Chris, formerly of the infamous Chelsea Grill, wasn’t so much born as poured from a tap. That is to say he’s one of those rare individuals who’s found his calling, being damned quick with the drinks and damned good with the customers—so good, in fact, that his loyal fans sometimes buy him expensive gifts. Les and I hadn’t seen him for over two years but he stayed in touch and let us know when he landed at a new watering hole on the Upper East Side.
“Still with the same woman?” I ask. His wife is an accomplished novelist. I’ve only met her once or twice.
“Oh yes.” His Irish accent is mild—a slight variation, here and there, on the vowels. “And what about you, Lex? Still with the same garls?” He winks and flashes a devilish grin.

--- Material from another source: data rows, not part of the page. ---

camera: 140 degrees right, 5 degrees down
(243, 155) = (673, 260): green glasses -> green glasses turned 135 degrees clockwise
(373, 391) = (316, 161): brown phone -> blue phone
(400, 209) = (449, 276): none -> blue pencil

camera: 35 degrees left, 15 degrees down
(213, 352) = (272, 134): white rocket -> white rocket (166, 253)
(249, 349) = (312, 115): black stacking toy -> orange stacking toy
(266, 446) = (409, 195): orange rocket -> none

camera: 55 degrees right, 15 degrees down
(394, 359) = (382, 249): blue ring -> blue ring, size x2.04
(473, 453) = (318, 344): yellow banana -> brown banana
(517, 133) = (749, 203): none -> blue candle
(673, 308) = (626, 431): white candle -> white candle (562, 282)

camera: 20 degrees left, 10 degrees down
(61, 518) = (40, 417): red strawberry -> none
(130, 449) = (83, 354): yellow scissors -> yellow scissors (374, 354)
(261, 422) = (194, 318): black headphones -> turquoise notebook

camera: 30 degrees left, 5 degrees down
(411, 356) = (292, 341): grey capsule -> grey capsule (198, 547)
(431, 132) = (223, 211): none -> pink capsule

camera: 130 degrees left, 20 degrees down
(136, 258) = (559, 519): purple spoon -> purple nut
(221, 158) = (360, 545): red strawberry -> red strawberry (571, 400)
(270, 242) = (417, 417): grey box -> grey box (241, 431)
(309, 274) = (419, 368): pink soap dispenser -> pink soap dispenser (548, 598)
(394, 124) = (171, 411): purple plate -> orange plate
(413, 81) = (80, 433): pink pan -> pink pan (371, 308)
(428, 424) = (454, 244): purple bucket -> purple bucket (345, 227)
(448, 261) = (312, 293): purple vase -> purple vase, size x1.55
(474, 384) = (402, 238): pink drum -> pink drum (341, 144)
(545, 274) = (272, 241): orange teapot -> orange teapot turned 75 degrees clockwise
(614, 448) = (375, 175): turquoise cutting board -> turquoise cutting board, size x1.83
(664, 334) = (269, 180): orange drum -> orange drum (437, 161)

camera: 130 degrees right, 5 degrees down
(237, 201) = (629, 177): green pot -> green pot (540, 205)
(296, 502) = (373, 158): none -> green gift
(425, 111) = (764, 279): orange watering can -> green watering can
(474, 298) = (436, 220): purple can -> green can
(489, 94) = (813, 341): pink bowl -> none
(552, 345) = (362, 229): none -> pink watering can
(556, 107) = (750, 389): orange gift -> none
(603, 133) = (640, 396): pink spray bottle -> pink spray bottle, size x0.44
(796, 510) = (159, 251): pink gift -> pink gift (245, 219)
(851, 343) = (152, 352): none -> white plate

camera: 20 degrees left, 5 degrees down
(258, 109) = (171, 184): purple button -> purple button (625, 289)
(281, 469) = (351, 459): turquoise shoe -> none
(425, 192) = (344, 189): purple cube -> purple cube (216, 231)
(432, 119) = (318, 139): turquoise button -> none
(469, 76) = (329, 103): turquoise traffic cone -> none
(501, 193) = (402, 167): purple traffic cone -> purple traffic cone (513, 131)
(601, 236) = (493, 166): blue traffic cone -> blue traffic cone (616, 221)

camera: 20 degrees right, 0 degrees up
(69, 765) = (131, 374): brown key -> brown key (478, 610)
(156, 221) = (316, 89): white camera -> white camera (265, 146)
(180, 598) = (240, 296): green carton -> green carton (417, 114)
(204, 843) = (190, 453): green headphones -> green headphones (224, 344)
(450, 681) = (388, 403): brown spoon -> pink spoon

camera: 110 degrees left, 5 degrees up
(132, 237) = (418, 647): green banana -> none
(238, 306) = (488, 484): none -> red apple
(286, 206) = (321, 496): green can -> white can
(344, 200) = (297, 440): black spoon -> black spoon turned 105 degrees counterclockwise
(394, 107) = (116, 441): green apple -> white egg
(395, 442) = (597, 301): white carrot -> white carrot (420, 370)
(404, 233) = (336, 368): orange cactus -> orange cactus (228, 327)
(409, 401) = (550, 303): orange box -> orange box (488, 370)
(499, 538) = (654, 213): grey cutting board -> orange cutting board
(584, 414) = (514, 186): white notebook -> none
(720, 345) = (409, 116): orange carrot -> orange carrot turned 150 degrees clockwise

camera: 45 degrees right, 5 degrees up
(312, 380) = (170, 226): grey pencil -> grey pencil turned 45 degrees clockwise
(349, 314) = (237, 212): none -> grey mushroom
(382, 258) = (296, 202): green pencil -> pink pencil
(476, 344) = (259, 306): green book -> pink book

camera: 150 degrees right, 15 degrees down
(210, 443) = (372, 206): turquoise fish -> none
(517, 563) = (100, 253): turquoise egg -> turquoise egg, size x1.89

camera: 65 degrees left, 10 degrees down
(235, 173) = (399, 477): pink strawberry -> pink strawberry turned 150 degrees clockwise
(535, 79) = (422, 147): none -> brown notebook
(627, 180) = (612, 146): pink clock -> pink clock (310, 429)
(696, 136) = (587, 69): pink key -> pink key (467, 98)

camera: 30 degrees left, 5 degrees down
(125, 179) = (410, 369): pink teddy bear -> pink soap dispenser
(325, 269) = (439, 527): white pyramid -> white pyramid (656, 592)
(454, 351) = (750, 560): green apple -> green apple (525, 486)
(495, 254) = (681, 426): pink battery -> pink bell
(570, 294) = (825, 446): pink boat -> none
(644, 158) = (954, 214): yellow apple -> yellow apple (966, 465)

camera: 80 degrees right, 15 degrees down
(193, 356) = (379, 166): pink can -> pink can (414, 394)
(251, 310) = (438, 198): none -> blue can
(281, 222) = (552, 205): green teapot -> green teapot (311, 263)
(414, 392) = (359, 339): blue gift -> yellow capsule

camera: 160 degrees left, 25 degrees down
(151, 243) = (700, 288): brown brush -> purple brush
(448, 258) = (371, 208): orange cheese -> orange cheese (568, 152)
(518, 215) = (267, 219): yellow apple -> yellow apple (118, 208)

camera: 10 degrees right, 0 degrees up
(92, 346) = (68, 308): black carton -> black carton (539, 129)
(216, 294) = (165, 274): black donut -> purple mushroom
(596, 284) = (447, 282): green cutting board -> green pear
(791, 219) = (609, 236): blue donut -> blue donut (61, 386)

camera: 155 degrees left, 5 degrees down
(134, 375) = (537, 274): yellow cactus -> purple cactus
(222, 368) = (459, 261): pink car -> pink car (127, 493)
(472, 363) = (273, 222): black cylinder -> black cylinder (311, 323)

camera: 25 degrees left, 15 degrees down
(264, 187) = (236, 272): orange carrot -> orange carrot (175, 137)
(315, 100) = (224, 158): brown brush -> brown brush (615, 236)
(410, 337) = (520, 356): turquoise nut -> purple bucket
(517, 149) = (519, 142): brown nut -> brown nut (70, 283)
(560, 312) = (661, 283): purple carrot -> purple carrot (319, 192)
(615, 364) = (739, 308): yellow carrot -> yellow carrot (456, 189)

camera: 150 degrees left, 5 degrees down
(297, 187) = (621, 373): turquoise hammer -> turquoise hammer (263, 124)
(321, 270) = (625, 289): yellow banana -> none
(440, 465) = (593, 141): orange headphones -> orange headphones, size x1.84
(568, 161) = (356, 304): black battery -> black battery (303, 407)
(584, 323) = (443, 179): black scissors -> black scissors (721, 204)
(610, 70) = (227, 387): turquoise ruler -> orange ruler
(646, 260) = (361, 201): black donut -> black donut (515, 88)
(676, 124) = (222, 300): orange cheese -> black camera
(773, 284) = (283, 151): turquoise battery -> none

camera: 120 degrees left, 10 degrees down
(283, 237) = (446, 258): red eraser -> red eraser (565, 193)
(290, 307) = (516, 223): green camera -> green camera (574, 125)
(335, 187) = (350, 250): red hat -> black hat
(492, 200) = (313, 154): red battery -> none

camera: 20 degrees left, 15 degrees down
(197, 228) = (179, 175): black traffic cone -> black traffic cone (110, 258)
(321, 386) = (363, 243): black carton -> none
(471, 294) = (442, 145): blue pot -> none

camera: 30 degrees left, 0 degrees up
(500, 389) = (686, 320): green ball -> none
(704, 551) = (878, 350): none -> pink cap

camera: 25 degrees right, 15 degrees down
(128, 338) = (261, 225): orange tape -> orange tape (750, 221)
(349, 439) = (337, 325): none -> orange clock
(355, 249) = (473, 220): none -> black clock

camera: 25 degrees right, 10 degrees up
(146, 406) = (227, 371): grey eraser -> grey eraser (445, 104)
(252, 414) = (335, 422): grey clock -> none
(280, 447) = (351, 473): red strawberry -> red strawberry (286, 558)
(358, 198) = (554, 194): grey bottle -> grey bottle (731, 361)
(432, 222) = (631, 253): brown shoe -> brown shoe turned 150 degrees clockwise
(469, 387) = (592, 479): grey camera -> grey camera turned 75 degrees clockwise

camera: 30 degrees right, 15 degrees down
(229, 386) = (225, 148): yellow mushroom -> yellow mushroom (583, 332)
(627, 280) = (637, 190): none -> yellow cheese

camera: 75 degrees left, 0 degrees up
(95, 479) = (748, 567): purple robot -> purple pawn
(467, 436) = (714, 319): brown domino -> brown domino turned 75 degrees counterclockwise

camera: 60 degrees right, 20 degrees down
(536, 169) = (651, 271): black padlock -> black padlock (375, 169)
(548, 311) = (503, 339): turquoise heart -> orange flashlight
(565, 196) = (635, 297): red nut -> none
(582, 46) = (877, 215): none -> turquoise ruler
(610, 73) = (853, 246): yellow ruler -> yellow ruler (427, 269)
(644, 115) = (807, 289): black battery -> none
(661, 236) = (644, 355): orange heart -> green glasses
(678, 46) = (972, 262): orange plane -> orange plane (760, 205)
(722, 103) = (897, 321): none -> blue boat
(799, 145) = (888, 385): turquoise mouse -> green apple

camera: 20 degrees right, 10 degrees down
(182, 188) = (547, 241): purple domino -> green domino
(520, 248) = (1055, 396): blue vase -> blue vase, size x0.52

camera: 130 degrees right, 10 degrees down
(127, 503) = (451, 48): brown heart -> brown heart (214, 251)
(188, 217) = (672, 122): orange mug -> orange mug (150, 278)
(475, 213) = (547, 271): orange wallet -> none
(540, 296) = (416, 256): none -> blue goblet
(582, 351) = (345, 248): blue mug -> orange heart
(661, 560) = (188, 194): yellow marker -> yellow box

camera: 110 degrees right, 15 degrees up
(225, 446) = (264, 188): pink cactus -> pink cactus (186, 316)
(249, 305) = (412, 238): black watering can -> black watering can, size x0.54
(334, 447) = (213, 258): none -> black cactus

Har har har.
It’s the same grin (the addition of a few wrinkles notwithstanding) that he flashed me a little over four years ago on the balmy summer evening this all began, when Leea and Leslie made an arch over my lap, their eyes closed and lips locked together. This was long before it would occur to us to date in threes or attend a naked loft party, when our non-monogamous life was like the kiss itself: wet and blissful and improbable.
He smiles now as Les and Emma form a similar arch over my lap. He smiles and I shrug and we’ve come full circle: in spite of my vain attempts to domesticate these moments they remain as wild and puzzling as ever.
My head may explode one day. This may all come to a screeching halt or else quietly fade to black. But I know my thoughts will return again and again to everything that’s happened, and I’m pretty sure I’ll have a good chuckle every time.


Posted by Lex Konrad in Snaps | Nov 14, 2005
Insult or invitation?
A gift from my favorite bartender, this button has proven quite popular with the ladies. I guess the cocky and funny routine really does work.